**TASK INSTRUCTIONS**.
Set down each line of the listing below exactly as it is written.

**SOURCE MATERIAL**.
----------

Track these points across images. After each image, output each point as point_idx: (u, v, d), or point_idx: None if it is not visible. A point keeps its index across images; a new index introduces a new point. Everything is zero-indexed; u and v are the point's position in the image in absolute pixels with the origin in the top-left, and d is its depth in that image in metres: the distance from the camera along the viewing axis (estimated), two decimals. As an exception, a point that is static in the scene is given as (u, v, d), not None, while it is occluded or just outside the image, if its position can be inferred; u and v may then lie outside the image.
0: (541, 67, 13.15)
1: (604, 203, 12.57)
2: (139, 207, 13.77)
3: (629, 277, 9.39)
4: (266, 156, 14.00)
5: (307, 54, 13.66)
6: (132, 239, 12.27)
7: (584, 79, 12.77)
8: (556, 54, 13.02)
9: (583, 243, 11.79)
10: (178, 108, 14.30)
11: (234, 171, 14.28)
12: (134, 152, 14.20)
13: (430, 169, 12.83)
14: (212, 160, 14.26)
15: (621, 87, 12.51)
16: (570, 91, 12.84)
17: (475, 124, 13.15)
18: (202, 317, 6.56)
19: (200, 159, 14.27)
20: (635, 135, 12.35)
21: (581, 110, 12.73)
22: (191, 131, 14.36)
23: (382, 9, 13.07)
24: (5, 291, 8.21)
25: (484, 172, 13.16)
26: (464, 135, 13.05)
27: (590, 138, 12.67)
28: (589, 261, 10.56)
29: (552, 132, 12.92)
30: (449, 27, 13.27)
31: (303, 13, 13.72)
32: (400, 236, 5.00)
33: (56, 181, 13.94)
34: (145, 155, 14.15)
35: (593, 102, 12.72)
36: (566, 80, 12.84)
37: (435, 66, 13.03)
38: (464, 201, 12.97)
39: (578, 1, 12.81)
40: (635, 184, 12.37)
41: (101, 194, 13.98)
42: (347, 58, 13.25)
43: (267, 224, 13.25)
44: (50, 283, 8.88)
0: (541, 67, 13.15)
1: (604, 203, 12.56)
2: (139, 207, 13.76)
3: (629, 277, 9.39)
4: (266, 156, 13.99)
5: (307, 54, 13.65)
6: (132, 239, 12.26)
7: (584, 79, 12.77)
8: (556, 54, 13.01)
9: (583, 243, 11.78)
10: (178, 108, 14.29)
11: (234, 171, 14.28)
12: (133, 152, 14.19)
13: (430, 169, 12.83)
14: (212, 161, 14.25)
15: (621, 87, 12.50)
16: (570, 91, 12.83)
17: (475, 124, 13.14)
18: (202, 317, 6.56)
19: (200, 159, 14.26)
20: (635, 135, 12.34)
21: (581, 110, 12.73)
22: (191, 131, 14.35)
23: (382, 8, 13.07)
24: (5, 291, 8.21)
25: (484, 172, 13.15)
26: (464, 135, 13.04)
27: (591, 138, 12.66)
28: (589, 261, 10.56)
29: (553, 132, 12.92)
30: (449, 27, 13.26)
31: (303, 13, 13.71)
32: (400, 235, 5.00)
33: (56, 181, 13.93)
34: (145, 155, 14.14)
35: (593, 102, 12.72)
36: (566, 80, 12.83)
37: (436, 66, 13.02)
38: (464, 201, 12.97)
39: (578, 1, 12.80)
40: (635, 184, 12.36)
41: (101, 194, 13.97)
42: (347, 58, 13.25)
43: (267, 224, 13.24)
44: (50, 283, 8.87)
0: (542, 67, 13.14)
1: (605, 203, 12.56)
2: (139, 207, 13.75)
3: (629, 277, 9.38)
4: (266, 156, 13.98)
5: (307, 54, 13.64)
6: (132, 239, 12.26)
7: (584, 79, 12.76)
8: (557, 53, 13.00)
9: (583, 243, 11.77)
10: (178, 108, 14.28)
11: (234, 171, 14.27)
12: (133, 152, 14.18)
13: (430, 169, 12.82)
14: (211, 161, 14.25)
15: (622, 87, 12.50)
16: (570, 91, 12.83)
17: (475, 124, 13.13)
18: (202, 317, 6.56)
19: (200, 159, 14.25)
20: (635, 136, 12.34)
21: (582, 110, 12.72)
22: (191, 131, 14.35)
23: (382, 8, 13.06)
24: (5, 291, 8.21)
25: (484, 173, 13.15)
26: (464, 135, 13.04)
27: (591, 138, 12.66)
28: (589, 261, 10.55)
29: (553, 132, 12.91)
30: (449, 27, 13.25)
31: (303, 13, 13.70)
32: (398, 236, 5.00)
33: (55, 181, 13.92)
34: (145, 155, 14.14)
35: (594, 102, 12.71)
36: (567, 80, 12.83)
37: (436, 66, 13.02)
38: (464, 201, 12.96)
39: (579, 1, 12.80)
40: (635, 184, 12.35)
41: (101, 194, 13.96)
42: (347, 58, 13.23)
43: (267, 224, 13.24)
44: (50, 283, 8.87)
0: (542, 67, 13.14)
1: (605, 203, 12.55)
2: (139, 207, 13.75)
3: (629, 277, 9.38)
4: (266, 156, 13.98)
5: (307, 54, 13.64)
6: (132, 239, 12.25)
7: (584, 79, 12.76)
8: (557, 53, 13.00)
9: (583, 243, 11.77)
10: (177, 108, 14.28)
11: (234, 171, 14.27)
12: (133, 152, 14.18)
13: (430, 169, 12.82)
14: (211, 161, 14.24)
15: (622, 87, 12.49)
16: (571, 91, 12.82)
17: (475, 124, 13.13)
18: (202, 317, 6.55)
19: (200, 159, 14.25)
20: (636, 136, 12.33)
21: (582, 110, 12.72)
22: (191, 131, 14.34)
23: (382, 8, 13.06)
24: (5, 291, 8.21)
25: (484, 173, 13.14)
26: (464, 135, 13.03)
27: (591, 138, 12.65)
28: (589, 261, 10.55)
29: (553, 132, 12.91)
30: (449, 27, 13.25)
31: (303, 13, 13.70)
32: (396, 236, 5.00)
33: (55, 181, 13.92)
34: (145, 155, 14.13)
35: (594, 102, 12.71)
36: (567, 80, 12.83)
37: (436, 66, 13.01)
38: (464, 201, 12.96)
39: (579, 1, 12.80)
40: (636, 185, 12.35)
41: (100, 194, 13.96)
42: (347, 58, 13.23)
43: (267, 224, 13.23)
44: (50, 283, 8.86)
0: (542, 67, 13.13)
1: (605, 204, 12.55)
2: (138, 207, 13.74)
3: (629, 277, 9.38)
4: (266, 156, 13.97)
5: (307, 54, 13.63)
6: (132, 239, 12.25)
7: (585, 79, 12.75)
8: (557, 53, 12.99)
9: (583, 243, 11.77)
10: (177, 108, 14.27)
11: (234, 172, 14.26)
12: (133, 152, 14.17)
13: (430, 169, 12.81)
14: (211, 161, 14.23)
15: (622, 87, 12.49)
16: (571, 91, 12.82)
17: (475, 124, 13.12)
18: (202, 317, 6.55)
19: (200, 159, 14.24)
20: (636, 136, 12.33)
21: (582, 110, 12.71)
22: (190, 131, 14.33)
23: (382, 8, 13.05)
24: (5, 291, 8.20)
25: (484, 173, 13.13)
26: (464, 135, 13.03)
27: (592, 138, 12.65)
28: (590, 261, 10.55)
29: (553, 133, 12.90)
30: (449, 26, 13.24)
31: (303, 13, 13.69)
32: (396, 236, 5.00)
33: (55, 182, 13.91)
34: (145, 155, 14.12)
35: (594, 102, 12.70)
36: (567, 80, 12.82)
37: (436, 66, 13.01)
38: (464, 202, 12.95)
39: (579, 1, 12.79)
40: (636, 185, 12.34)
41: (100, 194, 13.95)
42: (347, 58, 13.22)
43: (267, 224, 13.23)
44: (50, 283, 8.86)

----------

**EXERCISE ANSWER**.
Track these points across images. After each image, output each point as point_idx: (u, v, d), or point_idx: None if it is not visible. A point keeps its index across images; a new index introduces a new point. Everything is zero-indexed; u and v are the point's position in the image in absolute pixels with the origin in the top-left, and d is its depth in that image in metres: the distance from the camera along the viewing axis (estimated), two decimals. As an exception, a point that is static in the scene is given as (u, v, d), not None, while it is occluded or just outside the image, if its position can be inferred; u and v may then lie outside the image.
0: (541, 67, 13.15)
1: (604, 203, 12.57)
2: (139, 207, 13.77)
3: (629, 277, 9.39)
4: (266, 156, 14.00)
5: (307, 54, 13.66)
6: (132, 239, 12.27)
7: (584, 79, 12.77)
8: (556, 54, 13.02)
9: (583, 243, 11.79)
10: (178, 108, 14.30)
11: (234, 171, 14.28)
12: (134, 152, 14.20)
13: (430, 169, 12.83)
14: (212, 160, 14.26)
15: (621, 87, 12.51)
16: (570, 91, 12.84)
17: (475, 124, 13.15)
18: (202, 317, 6.56)
19: (200, 159, 14.27)
20: (635, 135, 12.35)
21: (581, 110, 12.73)
22: (191, 131, 14.36)
23: (382, 9, 13.07)
24: (5, 291, 8.21)
25: (484, 172, 13.16)
26: (464, 135, 13.05)
27: (590, 138, 12.67)
28: (589, 261, 10.56)
29: (552, 132, 12.92)
30: (449, 27, 13.27)
31: (303, 13, 13.72)
32: (400, 236, 5.00)
33: (56, 181, 13.94)
34: (145, 155, 14.15)
35: (593, 102, 12.72)
36: (566, 80, 12.84)
37: (435, 66, 13.03)
38: (464, 201, 12.97)
39: (578, 1, 12.81)
40: (635, 184, 12.37)
41: (101, 194, 13.98)
42: (347, 58, 13.25)
43: (267, 224, 13.25)
44: (50, 283, 8.88)
0: (541, 67, 13.15)
1: (604, 203, 12.56)
2: (139, 207, 13.76)
3: (629, 277, 9.39)
4: (266, 156, 13.99)
5: (307, 54, 13.65)
6: (132, 239, 12.26)
7: (584, 79, 12.77)
8: (556, 54, 13.01)
9: (583, 243, 11.78)
10: (178, 108, 14.29)
11: (234, 171, 14.28)
12: (133, 152, 14.19)
13: (430, 169, 12.83)
14: (212, 161, 14.25)
15: (621, 87, 12.50)
16: (570, 91, 12.83)
17: (475, 124, 13.14)
18: (202, 317, 6.56)
19: (200, 159, 14.26)
20: (635, 135, 12.34)
21: (581, 110, 12.73)
22: (191, 131, 14.35)
23: (382, 8, 13.07)
24: (5, 291, 8.21)
25: (484, 172, 13.15)
26: (464, 135, 13.04)
27: (591, 138, 12.66)
28: (589, 261, 10.56)
29: (553, 132, 12.92)
30: (449, 27, 13.26)
31: (303, 13, 13.71)
32: (400, 235, 5.00)
33: (56, 181, 13.93)
34: (145, 155, 14.14)
35: (593, 102, 12.72)
36: (566, 80, 12.83)
37: (436, 66, 13.02)
38: (464, 201, 12.97)
39: (578, 1, 12.80)
40: (635, 184, 12.36)
41: (101, 194, 13.97)
42: (347, 58, 13.25)
43: (267, 224, 13.24)
44: (50, 283, 8.87)
0: (542, 67, 13.14)
1: (605, 203, 12.56)
2: (139, 207, 13.75)
3: (629, 277, 9.38)
4: (266, 156, 13.98)
5: (307, 54, 13.64)
6: (132, 239, 12.26)
7: (584, 79, 12.76)
8: (557, 53, 13.00)
9: (583, 243, 11.77)
10: (178, 108, 14.28)
11: (234, 171, 14.27)
12: (133, 152, 14.18)
13: (430, 169, 12.82)
14: (211, 161, 14.25)
15: (622, 87, 12.50)
16: (570, 91, 12.83)
17: (475, 124, 13.13)
18: (202, 317, 6.56)
19: (200, 159, 14.25)
20: (635, 136, 12.34)
21: (582, 110, 12.72)
22: (191, 131, 14.35)
23: (382, 8, 13.06)
24: (5, 291, 8.21)
25: (484, 173, 13.15)
26: (464, 135, 13.04)
27: (591, 138, 12.66)
28: (589, 261, 10.55)
29: (553, 132, 12.91)
30: (449, 27, 13.25)
31: (303, 13, 13.70)
32: (398, 236, 5.00)
33: (55, 181, 13.92)
34: (145, 155, 14.14)
35: (594, 102, 12.71)
36: (567, 80, 12.83)
37: (436, 66, 13.02)
38: (464, 201, 12.96)
39: (579, 1, 12.80)
40: (635, 184, 12.35)
41: (101, 194, 13.96)
42: (347, 58, 13.23)
43: (267, 224, 13.24)
44: (50, 283, 8.87)
0: (542, 67, 13.14)
1: (605, 203, 12.55)
2: (139, 207, 13.75)
3: (629, 277, 9.38)
4: (266, 156, 13.98)
5: (307, 54, 13.64)
6: (132, 239, 12.25)
7: (584, 79, 12.76)
8: (557, 53, 13.00)
9: (583, 243, 11.77)
10: (177, 108, 14.28)
11: (234, 171, 14.27)
12: (133, 152, 14.18)
13: (430, 169, 12.82)
14: (211, 161, 14.24)
15: (622, 87, 12.49)
16: (571, 91, 12.82)
17: (475, 124, 13.13)
18: (202, 317, 6.55)
19: (200, 159, 14.25)
20: (636, 136, 12.33)
21: (582, 110, 12.72)
22: (191, 131, 14.34)
23: (382, 8, 13.06)
24: (5, 291, 8.21)
25: (484, 173, 13.14)
26: (464, 135, 13.03)
27: (591, 138, 12.65)
28: (589, 261, 10.55)
29: (553, 132, 12.91)
30: (449, 27, 13.25)
31: (303, 13, 13.70)
32: (396, 236, 5.00)
33: (55, 181, 13.92)
34: (145, 155, 14.13)
35: (594, 102, 12.71)
36: (567, 80, 12.83)
37: (436, 66, 13.01)
38: (464, 201, 12.96)
39: (579, 1, 12.80)
40: (636, 185, 12.35)
41: (100, 194, 13.96)
42: (347, 58, 13.23)
43: (267, 224, 13.23)
44: (50, 283, 8.86)
0: (542, 67, 13.13)
1: (605, 204, 12.55)
2: (138, 207, 13.74)
3: (629, 277, 9.38)
4: (266, 156, 13.97)
5: (307, 54, 13.63)
6: (132, 239, 12.25)
7: (585, 79, 12.75)
8: (557, 53, 12.99)
9: (583, 243, 11.77)
10: (177, 108, 14.27)
11: (234, 172, 14.26)
12: (133, 152, 14.17)
13: (430, 169, 12.81)
14: (211, 161, 14.23)
15: (622, 87, 12.49)
16: (571, 91, 12.82)
17: (475, 124, 13.12)
18: (202, 317, 6.55)
19: (200, 159, 14.24)
20: (636, 136, 12.33)
21: (582, 110, 12.71)
22: (190, 131, 14.33)
23: (382, 8, 13.05)
24: (5, 291, 8.20)
25: (484, 173, 13.13)
26: (464, 135, 13.03)
27: (592, 138, 12.65)
28: (590, 261, 10.55)
29: (553, 133, 12.90)
30: (449, 26, 13.24)
31: (303, 13, 13.69)
32: (396, 236, 5.00)
33: (55, 182, 13.91)
34: (145, 155, 14.12)
35: (594, 102, 12.70)
36: (567, 80, 12.82)
37: (436, 66, 13.01)
38: (464, 202, 12.95)
39: (579, 1, 12.79)
40: (636, 185, 12.34)
41: (100, 194, 13.95)
42: (347, 58, 13.22)
43: (267, 224, 13.23)
44: (50, 283, 8.86)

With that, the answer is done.